灵弦差点没气的晕过去:“好啊,这小子是……真的是为了哄姑娘你,什么话都编的出来,这袄子不值钱,这袄子我攒个十年月钱都买不下来呢!”说完她气恼的跺脚。
好一个不值钱!
虞卓然惊骇的在那袄子和灵弦之间看来看去:“他怎么买了这么贵的袄子。”
灵弦委屈的嘟嘴,她是买不起这袄子,但是蘅暮定然是买的起的:“他和我们哪里一样,大人对他好着嘞,他之前在府上的时候就跟半个主子似的,有什么好东西都不奇怪。”
虞卓然还想问什么,但是还没问出口就想明白了,蘅暮本来就不是一般的小厮,不然怎么会被放出府去不说,还将一切都被安置好:“当年他遇见的是大人确实是好运。”
“哼,蘅暮跟姑娘你说他花了多少银子买的这件袄子。”灵弦原本就是个圆脸,此刻气的像个小河豚一般。
虞卓然想了想:“好像说,就十几两银子,说是在这些袄子里的便宜货。”
灵弦哼哼了两声:“十几两的便宜货,等下次我见着他了,我给他二十两,我让他给我买一件一模一样的回来,让他骗人。
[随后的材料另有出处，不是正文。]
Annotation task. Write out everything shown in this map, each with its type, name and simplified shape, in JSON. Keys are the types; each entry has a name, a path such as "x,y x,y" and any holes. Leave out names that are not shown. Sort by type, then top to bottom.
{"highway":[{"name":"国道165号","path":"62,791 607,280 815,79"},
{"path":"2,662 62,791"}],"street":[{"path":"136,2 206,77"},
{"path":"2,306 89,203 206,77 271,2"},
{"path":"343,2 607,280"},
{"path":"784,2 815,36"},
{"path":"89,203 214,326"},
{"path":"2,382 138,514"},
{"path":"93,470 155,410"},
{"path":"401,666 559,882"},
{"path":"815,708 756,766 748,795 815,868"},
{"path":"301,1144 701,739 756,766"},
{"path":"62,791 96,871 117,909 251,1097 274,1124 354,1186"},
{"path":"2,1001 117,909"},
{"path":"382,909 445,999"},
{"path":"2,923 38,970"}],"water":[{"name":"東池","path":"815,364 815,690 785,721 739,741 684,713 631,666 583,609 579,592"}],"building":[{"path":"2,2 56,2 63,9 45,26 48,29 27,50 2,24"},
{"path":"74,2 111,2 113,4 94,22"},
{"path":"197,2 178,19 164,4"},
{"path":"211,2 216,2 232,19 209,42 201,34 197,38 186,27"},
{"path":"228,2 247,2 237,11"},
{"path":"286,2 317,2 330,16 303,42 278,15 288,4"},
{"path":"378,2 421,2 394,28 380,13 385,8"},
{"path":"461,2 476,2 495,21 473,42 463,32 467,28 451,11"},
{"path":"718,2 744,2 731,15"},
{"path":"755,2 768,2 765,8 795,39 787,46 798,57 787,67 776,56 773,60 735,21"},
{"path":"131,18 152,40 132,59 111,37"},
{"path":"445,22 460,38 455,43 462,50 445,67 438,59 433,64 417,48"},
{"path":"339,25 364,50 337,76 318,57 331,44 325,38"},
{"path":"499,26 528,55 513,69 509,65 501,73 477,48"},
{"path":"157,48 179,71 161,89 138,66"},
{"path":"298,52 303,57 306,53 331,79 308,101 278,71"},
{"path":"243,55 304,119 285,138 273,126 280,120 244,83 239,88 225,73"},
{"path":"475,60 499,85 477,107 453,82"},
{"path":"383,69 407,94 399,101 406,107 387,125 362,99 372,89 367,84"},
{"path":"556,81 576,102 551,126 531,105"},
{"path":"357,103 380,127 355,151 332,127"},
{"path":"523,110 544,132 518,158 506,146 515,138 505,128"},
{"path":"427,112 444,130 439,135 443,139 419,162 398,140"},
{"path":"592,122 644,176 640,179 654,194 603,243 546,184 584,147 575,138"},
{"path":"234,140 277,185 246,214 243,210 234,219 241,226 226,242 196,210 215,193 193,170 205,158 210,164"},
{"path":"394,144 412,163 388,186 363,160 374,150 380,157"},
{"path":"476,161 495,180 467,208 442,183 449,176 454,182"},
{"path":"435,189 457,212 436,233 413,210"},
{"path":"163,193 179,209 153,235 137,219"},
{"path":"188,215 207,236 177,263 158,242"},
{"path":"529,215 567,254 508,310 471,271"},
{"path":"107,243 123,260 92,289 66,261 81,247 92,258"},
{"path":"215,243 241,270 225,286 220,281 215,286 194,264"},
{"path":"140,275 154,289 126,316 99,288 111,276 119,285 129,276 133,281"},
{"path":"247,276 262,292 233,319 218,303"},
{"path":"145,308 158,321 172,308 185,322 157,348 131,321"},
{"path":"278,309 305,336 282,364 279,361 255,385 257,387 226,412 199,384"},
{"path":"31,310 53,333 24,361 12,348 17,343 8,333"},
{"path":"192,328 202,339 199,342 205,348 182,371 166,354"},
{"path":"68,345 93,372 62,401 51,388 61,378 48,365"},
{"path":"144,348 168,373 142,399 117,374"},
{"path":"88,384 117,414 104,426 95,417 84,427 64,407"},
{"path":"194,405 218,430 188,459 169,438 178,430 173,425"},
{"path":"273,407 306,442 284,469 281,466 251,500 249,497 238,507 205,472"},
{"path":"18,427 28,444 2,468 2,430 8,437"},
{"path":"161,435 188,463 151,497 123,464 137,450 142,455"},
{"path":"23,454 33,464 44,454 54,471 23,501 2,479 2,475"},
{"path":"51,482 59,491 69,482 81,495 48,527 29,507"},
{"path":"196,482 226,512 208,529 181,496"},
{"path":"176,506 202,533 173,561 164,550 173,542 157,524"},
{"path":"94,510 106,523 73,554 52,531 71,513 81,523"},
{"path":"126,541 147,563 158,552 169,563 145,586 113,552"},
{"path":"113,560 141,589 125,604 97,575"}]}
”
虞卓然捂唇轻笑,灵弦看她终于忘了崔娴的事情,这才偷偷松了一口气:“到时候姑娘你可不能帮着蘅暮,你和蘅暮本来就是一伙的,再帮着他的话,婢子也会生气的。”
“你还得一起说他,他居然敢对姑娘你说谎,不能饶了他。”灵弦煞有介事的竖起一根食指,“不然他以后肯定还这样。”
虞卓然被她逗的咯咯笑:“好,都依你。”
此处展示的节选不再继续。